# Queastion on tuning 2012 Hoyt Carbon Element



## hbroome (Sep 13, 2009)

I am shooting a 2012 carbon element 29" draw, 3e rkt cams, 70#s, qad drop away rest, hunter easton acc 390 arrows, carbon to carbon arrow length is 28 1/2, i put my rest at center shot and it was cutting bad to the left, so i had to move my rest all the way to the right arrow is clearing but not by much,this is the only way it will shoot a perfect bullet hole and it is grouping very good, the queastion i have is what can i do to be able to put my rest at center shot and still be able to shoot a good bullet hole, is anybody else had the same issue if so what is your advice for me, i wouldnt have a problem with my rest being that far to the right but it looks so funny and if i ever decide to shoot a fix broadhead its gonna be a issue, i read about making your cams lean but i would rather my rest be to the right than my string be out of center with my riser. would a different spine arrow do the trick if so what do u suggest.


----------



## hbroome (Sep 13, 2009)

there is no problem with the cams or the timing that has all been checked out and i also forgot to mention that i am shooting 100 grain point


----------



## DV8Pilot (Jun 5, 2010)

Hows the cam lean at full draw?
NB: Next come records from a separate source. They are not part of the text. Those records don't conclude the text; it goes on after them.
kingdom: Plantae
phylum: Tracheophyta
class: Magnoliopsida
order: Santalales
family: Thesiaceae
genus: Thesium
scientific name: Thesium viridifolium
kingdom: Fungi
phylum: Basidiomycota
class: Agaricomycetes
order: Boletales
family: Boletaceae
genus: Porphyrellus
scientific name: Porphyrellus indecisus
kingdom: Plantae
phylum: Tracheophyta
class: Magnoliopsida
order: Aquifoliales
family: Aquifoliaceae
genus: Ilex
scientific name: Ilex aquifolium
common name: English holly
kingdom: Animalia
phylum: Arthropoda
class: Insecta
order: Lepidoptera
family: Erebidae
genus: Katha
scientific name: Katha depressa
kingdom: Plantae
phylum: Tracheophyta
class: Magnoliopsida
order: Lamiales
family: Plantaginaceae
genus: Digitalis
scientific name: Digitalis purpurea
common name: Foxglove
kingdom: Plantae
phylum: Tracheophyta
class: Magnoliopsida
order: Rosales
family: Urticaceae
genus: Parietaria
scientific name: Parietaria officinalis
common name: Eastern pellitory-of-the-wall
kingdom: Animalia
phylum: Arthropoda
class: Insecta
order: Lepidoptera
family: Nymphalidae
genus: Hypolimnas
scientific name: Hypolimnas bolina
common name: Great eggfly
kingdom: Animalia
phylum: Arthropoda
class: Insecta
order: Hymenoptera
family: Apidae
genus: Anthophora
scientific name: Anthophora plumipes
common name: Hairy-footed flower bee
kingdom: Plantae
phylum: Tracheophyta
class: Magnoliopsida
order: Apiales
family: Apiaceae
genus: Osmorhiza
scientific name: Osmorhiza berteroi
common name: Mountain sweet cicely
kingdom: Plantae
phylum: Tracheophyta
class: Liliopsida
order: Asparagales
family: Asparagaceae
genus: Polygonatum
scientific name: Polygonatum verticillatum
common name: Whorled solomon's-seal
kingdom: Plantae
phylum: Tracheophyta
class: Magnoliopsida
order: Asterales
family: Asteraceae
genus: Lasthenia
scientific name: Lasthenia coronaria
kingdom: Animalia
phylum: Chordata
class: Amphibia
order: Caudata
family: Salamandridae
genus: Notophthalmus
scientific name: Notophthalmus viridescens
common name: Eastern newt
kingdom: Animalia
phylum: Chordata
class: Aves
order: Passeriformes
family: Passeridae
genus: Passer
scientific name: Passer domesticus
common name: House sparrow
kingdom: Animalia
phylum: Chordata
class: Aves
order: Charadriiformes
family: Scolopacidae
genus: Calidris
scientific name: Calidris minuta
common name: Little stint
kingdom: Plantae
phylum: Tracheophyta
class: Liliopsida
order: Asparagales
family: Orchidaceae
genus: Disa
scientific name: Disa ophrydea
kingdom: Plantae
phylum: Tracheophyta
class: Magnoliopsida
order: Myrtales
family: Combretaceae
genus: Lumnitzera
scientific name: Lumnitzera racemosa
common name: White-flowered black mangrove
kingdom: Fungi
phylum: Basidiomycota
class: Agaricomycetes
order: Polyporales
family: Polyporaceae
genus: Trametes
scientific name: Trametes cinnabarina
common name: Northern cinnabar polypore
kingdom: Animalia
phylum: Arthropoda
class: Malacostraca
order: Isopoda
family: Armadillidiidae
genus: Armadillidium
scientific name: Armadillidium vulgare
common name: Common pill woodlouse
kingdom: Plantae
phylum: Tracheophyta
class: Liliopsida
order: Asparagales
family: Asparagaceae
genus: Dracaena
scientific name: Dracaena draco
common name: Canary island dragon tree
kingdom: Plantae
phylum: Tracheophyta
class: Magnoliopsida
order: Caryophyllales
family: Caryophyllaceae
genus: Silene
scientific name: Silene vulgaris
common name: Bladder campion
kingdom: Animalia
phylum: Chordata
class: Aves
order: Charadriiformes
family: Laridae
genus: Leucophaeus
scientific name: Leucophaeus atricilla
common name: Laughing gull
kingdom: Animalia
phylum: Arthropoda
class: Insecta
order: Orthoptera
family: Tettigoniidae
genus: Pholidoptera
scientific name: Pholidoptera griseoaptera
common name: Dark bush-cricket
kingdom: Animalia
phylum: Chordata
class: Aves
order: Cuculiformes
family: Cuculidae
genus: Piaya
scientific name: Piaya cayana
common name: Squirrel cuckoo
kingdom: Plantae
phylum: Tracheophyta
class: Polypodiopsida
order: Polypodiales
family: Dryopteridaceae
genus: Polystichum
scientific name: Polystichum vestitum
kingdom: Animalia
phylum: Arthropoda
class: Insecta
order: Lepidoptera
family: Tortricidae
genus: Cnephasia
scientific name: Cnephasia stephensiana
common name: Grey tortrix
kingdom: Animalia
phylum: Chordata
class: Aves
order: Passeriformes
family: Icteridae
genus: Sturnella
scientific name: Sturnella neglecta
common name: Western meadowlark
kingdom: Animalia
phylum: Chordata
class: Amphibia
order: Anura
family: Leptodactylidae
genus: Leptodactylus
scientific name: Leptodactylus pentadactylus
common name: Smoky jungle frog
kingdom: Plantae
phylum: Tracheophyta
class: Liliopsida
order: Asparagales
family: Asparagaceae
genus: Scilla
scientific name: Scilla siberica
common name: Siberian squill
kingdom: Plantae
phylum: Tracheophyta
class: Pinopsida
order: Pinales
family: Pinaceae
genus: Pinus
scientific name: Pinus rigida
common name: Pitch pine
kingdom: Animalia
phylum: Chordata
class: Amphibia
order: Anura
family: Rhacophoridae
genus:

Might need some twists to the right side of the yoke.


----------



## kiwibowpro (Apr 24, 2003)

I think your arrows are under-spined .. for 28 1/2" and 70# you should be shooting at least the ACC Pro 340 !
I'm shooting 26" ACC Pro 390's from my CE on 65# and they fly great -- but they are 2 and a half inches shorter than yours.


----------



## hbroome (Sep 13, 2009)

my cams do not have any lean to them at full draw, but wouldnt u rather your rest be off center than your string off center, because if i put a twist in the yoke,the string is not gonna be center with the riser, and as far as stiff arrows go i also had some carbon express maxima hunter 350s cut to the same length, at center shot with the 350s i had a worse tear to the left than i did with the 390s


----------



## NCAVI8TOR (Oct 5, 2003)

Your ARE underspined with the 390s! 

NC


----------



## jcsck5 (Mar 4, 2005)

I set the rest for center shot on my ellement then put 2.5 or 3 twist in the left yoke(looking from the string towards the bow) to get rid of the left tear,if you twist the right side the draw stop will slide past the cable. I think this counters the torque from the roller guard.Mine shoots good this way.Still need a properly spined arrow though


----------



## nuts&bolts (Mar 25, 2005)

hbroome said:


> I am shooting a 2012 carbon element 29" draw, 3e rkt cams, 70#s, qad drop away rest, hunter easton acc 390 arrows, carbon to carbon arrow length is 28 1/2, i put my rest at center shot and it was cutting bad to the left, so i had to move my rest all the way to the right arrow is clearing but not by much,this is the only way it will shoot a perfect bullet hole and it is grouping very good, the queastion i have is what can i do to be able to put my rest at center shot and still be able to shoot a good bullet hole, is anybody else had the same issue if so what is your advice for me, i wouldnt have a problem with my rest being that far to the right but it looks so funny and if i ever decide to shoot a fix broadhead its gonna be a issue, i read about making your cams lean but i would rather my rest be to the right than my string be out of center with my riser. would a different spine arrow do the trick if so what do u suggest.


Drop the draw to 65 lbs.


----------